After a three-year hiatus for upgrades, the world's largest and strongest particle collider began resuming operations in April.
It will be in operation for almost four years, starting Tuesday at an energy record of 13.6 trillion electronvolts. This was announced by the European Organization for Nuclear Research (CERN), at a press conference last week.
It will send two beams protons, particles in an atom's nucleus, in opposite directions at almost the speed of light. They will travel around a 27-kilometer (17 mile) radius and bury 100 meters below the Swiss-French border.
The collisions will be recorded by thousands of scientists and analysed as part of a series of experiments including ATLAS, CMS and ALICE. This will allow scientists to explore dark matter, dark energie and other fundamental mysteries using the increased power.
A second, 1.6 billion collisions
Mike Lamont, CERN's head for accelerators and technology, stated that "We aim to deliver 1.6 billion proton–proton collisions every second" for ATLAS and CMS.
He said that the proton beams will now be less than 10 microns in diameter - a human hair is approximately 70 microns thick - to increase the collision rate.
They will be able to continue investigating the Higgs boson at the new energy rate. This was first observed by the Large Hadron Collider on July 4, 2012.

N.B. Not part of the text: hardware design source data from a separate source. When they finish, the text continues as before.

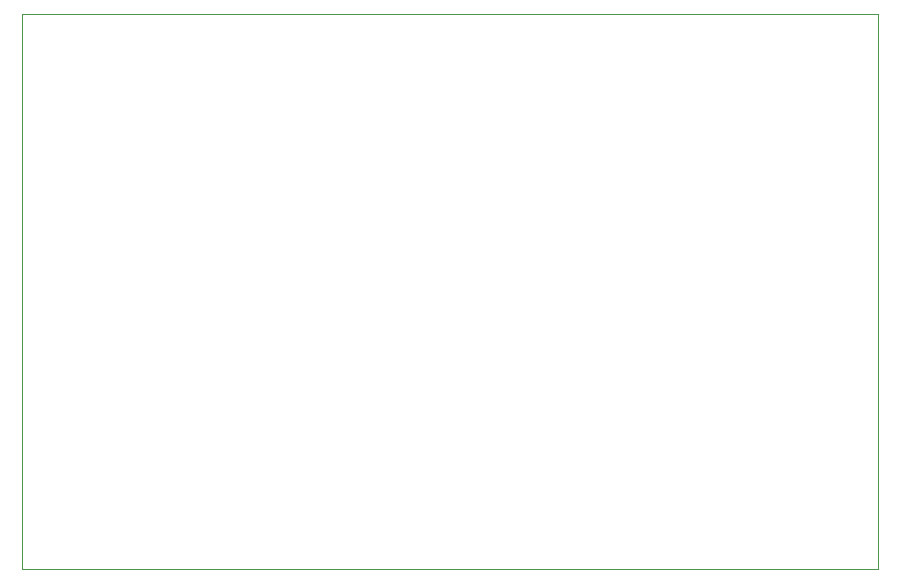
<source format=gbr>
%TF.GenerationSoftware,KiCad,Pcbnew,9.0.4-9.0.4-0~ubuntu22.04.1*%
%TF.CreationDate,2025-11-13T00:38:44+01:00*%
%TF.ProjectId,AutomatedBlinds,4175746f-6d61-4746-9564-426c696e6473,rev?*%
%TF.SameCoordinates,Original*%
%TF.FileFunction,Profile,NP*%
%FSLAX46Y46*%
G04 Gerber Fmt 4.6, Leading zero omitted, Abs format (unit mm)*
G04 Created by KiCad (PCBNEW 9.0.4-9.0.4-0~ubuntu22.04.1) date 2025-11-13 00:38:44*
%MOMM*%
%LPD*%
G01*
G04 APERTURE LIST*
%TA.AperFunction,Profile*%
%ADD10C,0.100000*%
%TD*%
G04 APERTURE END LIST*
D10*
X116000000Y-68000000D02*
X188500000Y-68000000D01*
X188500000Y-115000000D01*
X116000000Y-115000000D01*
X116000000Y-68000000D01*
M02*

</source>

Because the boson was found to fit into the Standard Model, the mainstream theory that describes all fundamental particles and their forces, the discovery of physics revolutionized physics.
However, recent discoveries have raised concerns about the Standard Model. The newly upgraded collider will examine the Higgs boson more closely.
CERN director-general Fabiola Giganotti said that the Higgs boson was related to "some of the most profound open questions today in fundamental physics," and made the announcement a decade ago.
Lamont stated that this is a significant increase and paves the way for new discoveries.
Joachim Mnich is CERN's head for research and computing. He said that there was much more to be learned about the boson.
"Is the Higgs boson a fundamental particle? Or is it a composite?" He asked.
"Is it the only Higgs-like particle? Or are there other Higgs-like particles?"
"New Physics Season"
Experiments in the past have revealed the mass of Higgs boson and more than 60 composite particles predicted under the Standard Model, including the tetraquark.
Gian Giudice is the head of CERN's theoretical Physics department. He said that observing particles is just one part of his job.
He stated that particle physics is not interested in understanding the how. It wants to understand the why.
ALICE is one of the nine experiments at the Large Hadron Collider. It probes the existence of matter in the 10 first microseconds following the Big Bang. LHCf uses collisions to simulate cosmic radiations.
The collider will return in 2029 as the High Luminosity LHC after this run. This will increase the number of events that can be detected by a factor 10
The scientists also plan a Future Circular Collider, a 100-kilometer-long ring that will aim to attain energies of 100 trillion electronvolts.
For now, however, physicists eagerly await results from the Large Hadron Collider’s third run.
CERN declared, "A new season in physics is beginning."